Simplified well models.

The study area is inside a fault block and has no reflection effects by faults. However, the thickness of the target layer is small, so the wavelet has interlayer interference, which leads to the appearance of some complex waves. The horizontal regularity of the reflector is inconsistent. Therefore, the non-marker bed is difficult to track. With the conventional interpretation, the forward simulation model is applied to reconfirm the position of horizons.

First, the well groups in the study area are preprocessed. AC, Den, and GR curves of each well are excluded from abnormal values, and caliper correction and multi-well standardization are performed. Then each well is synthesized with the Rick wavelet (35 Hz, 100 ms). The result of forward modeling is close to the result of the synthetics, and the cross-well seismic profile can be analyzed. The bifurcation and fusion of the reflectors are common phenomena in the process of horizon tracking (Fig. 7).

Fig. 7.
figure 7

Well tie seismic profile.

Based on the lithology data, D11, D21, and D31 are respectively the top surfaces of the I, II, and III groups of the third member of Denglouku Formation. D11 and D31 contain thick shale layers. No matter in the result of forward modeling or in the actual seismic profile, the reflectors are obvious, and the distribution range is wide, which can be tracked as a marker bed. Afterwards, the tracked D11 and D31 horizon can be considered as a boundary to constrain the tracking of target layers.

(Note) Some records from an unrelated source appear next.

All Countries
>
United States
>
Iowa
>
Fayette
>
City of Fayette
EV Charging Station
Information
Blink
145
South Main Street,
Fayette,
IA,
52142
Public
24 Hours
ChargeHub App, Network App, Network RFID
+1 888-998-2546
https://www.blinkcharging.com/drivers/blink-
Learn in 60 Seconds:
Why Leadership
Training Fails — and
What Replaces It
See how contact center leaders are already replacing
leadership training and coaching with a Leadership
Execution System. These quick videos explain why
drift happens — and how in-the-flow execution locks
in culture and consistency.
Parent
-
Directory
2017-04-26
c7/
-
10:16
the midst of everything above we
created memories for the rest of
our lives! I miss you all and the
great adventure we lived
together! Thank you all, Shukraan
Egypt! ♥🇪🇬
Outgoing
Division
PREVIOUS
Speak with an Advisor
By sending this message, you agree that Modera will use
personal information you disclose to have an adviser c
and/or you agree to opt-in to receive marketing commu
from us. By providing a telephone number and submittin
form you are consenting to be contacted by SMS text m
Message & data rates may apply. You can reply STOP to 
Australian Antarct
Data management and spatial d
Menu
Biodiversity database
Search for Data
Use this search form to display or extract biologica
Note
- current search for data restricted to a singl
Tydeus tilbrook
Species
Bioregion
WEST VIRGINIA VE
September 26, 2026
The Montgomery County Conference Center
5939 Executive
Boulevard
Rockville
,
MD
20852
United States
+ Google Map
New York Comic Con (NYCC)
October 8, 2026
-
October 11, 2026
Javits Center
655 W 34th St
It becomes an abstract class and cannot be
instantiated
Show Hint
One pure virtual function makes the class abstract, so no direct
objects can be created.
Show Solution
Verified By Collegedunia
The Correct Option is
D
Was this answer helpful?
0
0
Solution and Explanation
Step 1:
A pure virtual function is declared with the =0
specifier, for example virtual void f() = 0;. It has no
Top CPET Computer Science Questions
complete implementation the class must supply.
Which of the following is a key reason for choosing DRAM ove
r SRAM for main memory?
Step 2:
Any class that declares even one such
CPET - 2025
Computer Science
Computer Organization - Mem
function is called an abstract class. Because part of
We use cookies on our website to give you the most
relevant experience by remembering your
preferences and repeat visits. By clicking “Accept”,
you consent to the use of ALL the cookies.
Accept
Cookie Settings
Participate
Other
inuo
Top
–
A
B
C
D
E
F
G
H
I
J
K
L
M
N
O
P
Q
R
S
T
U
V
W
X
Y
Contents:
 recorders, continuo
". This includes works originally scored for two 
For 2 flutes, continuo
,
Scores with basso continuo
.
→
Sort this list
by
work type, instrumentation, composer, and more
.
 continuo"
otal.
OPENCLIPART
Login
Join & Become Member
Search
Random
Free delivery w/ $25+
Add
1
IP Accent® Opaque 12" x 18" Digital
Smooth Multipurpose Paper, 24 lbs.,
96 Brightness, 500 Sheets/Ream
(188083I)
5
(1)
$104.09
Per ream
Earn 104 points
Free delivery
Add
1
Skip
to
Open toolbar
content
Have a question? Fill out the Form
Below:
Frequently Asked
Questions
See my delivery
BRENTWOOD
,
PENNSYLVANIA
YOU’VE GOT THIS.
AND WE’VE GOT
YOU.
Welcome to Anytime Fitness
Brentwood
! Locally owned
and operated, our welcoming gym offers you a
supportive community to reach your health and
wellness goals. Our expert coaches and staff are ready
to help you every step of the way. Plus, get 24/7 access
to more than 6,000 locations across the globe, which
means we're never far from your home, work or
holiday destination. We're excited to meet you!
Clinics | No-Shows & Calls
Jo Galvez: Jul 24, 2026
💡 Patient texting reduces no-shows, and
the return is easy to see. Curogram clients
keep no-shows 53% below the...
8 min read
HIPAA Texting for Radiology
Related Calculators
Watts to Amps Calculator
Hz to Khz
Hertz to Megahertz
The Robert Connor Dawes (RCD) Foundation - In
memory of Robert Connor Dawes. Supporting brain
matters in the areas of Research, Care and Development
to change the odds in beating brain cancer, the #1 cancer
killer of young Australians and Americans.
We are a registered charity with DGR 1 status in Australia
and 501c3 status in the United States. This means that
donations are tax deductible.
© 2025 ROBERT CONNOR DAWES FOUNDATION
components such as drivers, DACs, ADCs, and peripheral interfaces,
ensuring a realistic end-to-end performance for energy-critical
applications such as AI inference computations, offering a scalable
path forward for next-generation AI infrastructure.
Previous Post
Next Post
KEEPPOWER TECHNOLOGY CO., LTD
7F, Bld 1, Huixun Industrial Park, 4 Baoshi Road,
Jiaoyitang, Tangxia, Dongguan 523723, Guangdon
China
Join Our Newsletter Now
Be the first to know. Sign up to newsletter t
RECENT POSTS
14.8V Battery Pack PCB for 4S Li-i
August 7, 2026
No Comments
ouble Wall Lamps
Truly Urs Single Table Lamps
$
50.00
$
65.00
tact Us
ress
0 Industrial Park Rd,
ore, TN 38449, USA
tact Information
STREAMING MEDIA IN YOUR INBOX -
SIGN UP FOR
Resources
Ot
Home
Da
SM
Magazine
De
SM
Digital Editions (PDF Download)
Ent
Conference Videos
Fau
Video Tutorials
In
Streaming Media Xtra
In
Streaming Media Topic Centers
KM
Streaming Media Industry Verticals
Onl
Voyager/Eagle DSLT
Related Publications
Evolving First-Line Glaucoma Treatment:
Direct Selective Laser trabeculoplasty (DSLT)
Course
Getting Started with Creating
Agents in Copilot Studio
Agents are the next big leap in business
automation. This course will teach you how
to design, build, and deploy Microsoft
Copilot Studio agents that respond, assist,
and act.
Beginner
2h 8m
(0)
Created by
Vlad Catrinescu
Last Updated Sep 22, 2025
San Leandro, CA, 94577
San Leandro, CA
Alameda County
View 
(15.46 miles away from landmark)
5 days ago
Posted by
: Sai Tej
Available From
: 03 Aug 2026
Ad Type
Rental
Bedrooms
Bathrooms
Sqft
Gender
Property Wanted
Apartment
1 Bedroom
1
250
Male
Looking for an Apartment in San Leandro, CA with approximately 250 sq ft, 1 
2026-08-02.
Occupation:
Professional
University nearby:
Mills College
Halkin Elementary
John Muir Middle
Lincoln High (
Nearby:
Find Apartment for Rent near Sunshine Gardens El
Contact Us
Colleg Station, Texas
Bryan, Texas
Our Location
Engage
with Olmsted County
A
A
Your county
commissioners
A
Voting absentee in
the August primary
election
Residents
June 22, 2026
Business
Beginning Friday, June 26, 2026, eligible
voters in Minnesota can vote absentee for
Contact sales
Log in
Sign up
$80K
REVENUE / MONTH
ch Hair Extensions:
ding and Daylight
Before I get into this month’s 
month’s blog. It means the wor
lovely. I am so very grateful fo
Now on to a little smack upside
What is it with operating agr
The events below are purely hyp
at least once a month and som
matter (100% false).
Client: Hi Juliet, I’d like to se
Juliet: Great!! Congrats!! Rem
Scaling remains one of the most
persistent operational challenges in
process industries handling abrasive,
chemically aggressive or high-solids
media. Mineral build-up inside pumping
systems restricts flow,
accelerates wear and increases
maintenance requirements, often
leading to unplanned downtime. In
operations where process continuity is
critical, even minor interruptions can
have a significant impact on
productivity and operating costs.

After analyzing the lithology and tops information, a well-tie profile model is established in accordance with the simulated well model. The forward modeling results are shown in Fig. 8. Using the reference of forward modeling, the regular pattern of waveform can be analyzed, which is in good agreement with the waveform at the marked parts in Fig. 7. The consequence is conducive to determine the position of the layer interface.

Fig. 8.
figure 8

Forward modeling result of well tie profile.

The red sand body in Fig. 8 represents the whole sandstone body of Group II. By multiple comparison and modification, the forward modeling result is close to the actual seismic profile. The shale layer at the top of D21 at well H6611 is thick, and the reflection interface of sand body is obvious, which is consistent with the well synthetic. The horizon of D21 top surface was tracked principally along the peak. When peak amplitude becomes weak, or complex wave appears, the position of layers’ interface in forward model is referred to, and manual calibration is carried out. After D21 horizon interpretation is completed, D22 and D23 can be limited to 3/4 λ by taking the usage of bottom interface D31. Since the thickness of the three layers is close, DII group can be divided equally in three parts. That is to say, D22 is mainly calibrated as the ± zero phase, and D23 is mainly calibrated as the trough. Then a regional velocity field is established by well T_D (Time-Depth) curve interpolation, and time to depth conversion is carried out. Verification is done by using top data of other directional wells in the area. Structural errors can be seen in Table 2, and the interpreted horizon in depth domain is then calipered by well top data.

Table 2. Structural errors of conventional interpretation and with-forward-modeling interpretation.

The results indicate that the error of interpretation with help of forward modeling is lower than that of conventional non-model reference, especially at the position where multiplicity occurs in the cross-well part. In this way, horizon D22 and D23 are interpreted.

5 Conclusions

By forward modeling, interpreters can better understand the reflection characteristics of various lithologic combinations on seismic profiles, and provide a reference for horizon tracking. The use of seismic forward modeling can more accurately describe the stratum interface, and further improve the accuracy of the structure interpretation of the cross-well part. But at the same time, the ambiguity of seismic interpretation also makes it incapable of fully determining the geological body, and forward modeling will increase the workload of the interpreters. Therefore, this method should be used only on specific conditions like deviation calculation for horizontal well designing or detailed interpretation of local structures.